Lester Levy was appointed chair of Waitematā in 2009, Auckland the following year, and Counties Manukau in later 2016. He resigned all three positions in January 2018, a few months before serious infrastructure issues at Middlemore Hospital made national headlines.
In June 2019, Levy was appointed Crown monitor of Canterbury DHB. A hardening of attitudes by the board, which demanded drastic spending cuts, sparked an exodus of executives two years ago.
Health commentator Ian Powell, a former executive director of the Association of Salaried Medical Specialists, has written about how EY’s report into the DHB’s accelerated savings plan, delivered in August 2020, contained “glaring errors”, and was a “hatchet job” that ignored the findings of previous reports.
Newsroom put questions to Levy via the Health Ministry and Canterbury DHB, but didn’t receive a response by publication deadline.
Canterbury DHB’s chief executive, Dr Peter Bramley, said its use of professional services firms is not limited to EY, and procurement is generally via an all-of-government panel, at pre-agreed terms and rates.

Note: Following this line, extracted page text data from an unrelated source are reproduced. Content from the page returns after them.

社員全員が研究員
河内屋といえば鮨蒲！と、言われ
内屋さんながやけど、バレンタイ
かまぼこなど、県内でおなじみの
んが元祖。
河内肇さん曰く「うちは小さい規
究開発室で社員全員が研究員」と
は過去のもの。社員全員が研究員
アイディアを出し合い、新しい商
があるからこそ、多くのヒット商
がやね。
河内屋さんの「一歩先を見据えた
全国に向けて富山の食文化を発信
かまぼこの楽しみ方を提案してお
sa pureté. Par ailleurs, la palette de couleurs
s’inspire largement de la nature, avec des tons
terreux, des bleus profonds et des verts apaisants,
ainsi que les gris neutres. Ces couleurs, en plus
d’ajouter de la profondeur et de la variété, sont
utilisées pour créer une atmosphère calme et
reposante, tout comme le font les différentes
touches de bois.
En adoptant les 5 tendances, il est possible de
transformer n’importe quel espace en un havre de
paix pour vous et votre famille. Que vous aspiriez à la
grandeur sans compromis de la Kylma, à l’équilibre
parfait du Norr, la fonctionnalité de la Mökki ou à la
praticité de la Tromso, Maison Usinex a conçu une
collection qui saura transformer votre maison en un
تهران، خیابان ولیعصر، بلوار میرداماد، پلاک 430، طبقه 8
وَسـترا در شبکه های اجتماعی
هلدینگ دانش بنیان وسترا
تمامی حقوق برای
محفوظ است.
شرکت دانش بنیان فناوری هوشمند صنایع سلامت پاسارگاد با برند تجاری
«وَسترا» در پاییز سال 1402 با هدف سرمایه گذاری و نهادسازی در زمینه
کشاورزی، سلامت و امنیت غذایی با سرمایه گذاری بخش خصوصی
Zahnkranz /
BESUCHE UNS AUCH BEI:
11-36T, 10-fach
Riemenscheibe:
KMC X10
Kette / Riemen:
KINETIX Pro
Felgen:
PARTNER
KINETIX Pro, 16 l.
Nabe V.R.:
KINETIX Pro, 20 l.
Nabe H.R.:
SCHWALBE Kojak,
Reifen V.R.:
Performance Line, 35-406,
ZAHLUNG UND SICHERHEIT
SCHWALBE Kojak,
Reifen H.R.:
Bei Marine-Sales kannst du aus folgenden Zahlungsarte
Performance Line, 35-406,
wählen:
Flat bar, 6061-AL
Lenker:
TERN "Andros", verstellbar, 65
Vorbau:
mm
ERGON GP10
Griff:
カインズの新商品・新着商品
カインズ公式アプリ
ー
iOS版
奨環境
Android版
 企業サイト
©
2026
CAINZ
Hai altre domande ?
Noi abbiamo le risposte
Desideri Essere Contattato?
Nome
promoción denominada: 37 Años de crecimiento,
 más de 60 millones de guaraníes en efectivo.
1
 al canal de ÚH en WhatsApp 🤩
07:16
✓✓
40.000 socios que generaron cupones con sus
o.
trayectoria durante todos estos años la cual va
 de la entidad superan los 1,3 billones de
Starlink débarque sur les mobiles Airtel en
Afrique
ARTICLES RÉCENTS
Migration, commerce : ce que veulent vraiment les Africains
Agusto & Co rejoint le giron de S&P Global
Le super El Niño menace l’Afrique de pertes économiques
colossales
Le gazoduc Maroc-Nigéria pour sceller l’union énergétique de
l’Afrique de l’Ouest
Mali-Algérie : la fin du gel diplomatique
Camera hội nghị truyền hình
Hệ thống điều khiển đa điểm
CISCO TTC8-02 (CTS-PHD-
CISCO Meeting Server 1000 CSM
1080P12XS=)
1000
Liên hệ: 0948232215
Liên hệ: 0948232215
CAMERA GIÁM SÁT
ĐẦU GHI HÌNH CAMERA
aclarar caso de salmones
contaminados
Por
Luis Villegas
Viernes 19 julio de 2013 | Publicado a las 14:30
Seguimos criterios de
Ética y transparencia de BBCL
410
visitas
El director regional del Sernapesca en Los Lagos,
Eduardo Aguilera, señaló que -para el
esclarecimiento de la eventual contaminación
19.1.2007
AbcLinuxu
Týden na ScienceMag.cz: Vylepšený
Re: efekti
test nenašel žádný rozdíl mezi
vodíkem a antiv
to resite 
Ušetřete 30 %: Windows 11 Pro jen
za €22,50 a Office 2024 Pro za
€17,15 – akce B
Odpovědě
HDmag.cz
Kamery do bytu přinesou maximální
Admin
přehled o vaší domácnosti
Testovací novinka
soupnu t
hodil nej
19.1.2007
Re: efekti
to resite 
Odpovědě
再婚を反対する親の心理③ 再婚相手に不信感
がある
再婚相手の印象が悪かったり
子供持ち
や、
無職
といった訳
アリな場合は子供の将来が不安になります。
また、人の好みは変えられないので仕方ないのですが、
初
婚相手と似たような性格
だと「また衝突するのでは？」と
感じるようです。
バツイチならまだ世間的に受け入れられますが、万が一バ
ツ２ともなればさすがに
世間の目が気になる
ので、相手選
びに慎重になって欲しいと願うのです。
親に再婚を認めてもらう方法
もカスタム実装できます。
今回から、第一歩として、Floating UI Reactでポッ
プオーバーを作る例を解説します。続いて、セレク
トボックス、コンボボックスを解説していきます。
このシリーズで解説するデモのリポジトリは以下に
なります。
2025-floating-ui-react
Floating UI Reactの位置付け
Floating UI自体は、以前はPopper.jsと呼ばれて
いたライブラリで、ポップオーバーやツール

“We review the quality and value of each piece of work delivered by various consultants and we are comfortable that we receive value from the work they do.”
It’s that value for taxpayers’ money that concerns Gauld, of University of Otago. Sometimes it’s hard to find – he says it’s difficult to discern the impact of something like strategy work.
As the scrapping of DHBs draws nearer, Gauld focuses on questions of public accountability and institutional knowledge.
“And whether this is, at the end of the day, the way in which we want the health sector to be working in the country. I think it’s the big question.”